Read an excerpt. Visit the author’s site.

10 Comments on “The Big Idea: Pamela Sargent”

  1. … or, assuming “guy” is generic for “any human,” one could literally be the guy in Cleveland at three in the morning. :-)
    I’ll have to check this out, and be sure to keep its secrets hidden from my two feline buddies: they’re already all too convinced that they run the universe!

  2. I appreciate your honesty about sharing the work with objective readers and then listening to their critique, even after your many years of success in publishing. That takes real strength to do!

  3. I understand what Fred Pohl was getting at, but in reality your typical or likely reader is Not some person in Cleveland at three in the morning, Your reader is someone reading a story of whatever length at two in the afternoon, and making a book darker, grittier, more challenging for the characters that reader wants to like isn’t always a good way to go. I certainly would have much rather read the original version.

  4. That is one of the most interesting Big Idea blurbs I have read – Thanks. That it also piques my interest in the novel is just a win for you.

  5. I checked all three sales sources linked in the article, and none of them mentioned ebooks. I’m afraid it will be a long time before I read this novel. Ebooks, being more easily portable and instantly accessible once I decide to acquire them, seem to crowd out my reading time for hard-copy books (even the ones I already own).
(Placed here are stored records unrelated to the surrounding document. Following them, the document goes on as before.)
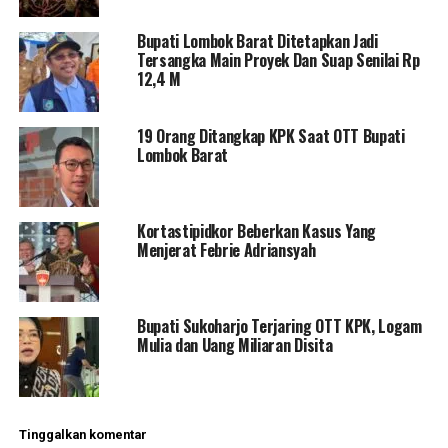
Bupati Lombok Barat Ditetapkan Jadi
Tersangka Main Proyek Dan Suap Senilai Rp
12,4 M
19 Orang Ditangkap KPK Saat OTT Bupati
Lombok Barat
Kortastipidkor Beberkan Kasus Yang
Menjerat Febrie Adriansyah
Bupati Sukoharjo Terjaring OTT KPK, Logam
Mulia dan Uang Miliaran Disita
Tinggalkan komentar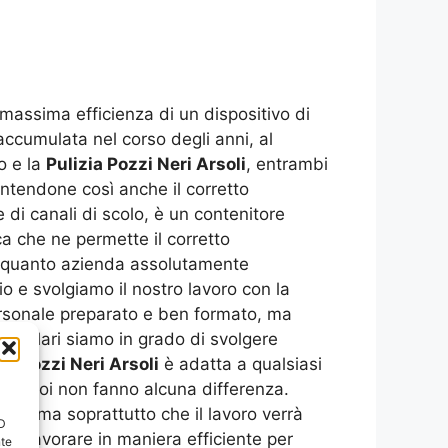
 massima efficienza di un dispositivo di
 accumulata nel corso degli anni, al
o e la
Pulizia Pozzi Neri Arsoli
, entrambi
rantendone così anche il corretto
di canali di scolo, è un contenitore
ca che ne permette il corretto
n quanto azienda assolutamente
o e svolgiamo il nostro lavoro con la
ersonale preparato e ben formato, ma
rticolari siamo in grado di svolgere
ia Pozzi Neri Arsoli
è adatta a qualsiasi
i, per noi non fanno alcuna differenza.
ile, ma soprattutto che il lavoro verrà
ID
ssa lavorare in maniera efficiente per
nte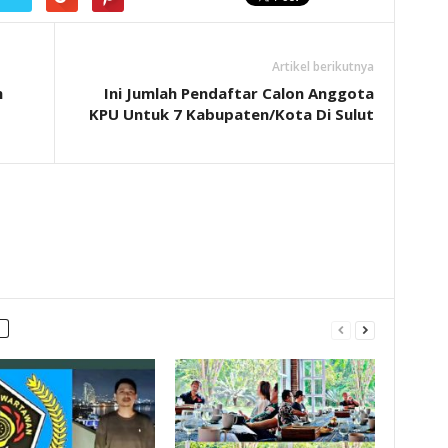
Artikel berikutnya
h
Ini Jumlah Pendaftar Calon Anggota
KPU Untuk 7 Kabupaten/Kota Di Sulut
  6. But where are the ebooks? I too prefer now to buy electrons instead of paper. Having to cull a library of several thousand volumes was too traumatic to start adding more paper now.

  7. I want to assure those who asked that an e-edition of my novel will be available; I’m just not sure when. The cat on the cover was modeled on our cat, the late, great Spencer. And Richard, please believe me, but you would not have enjoyed the original draft. Thanks to everyone for your comments, which are much appreciated.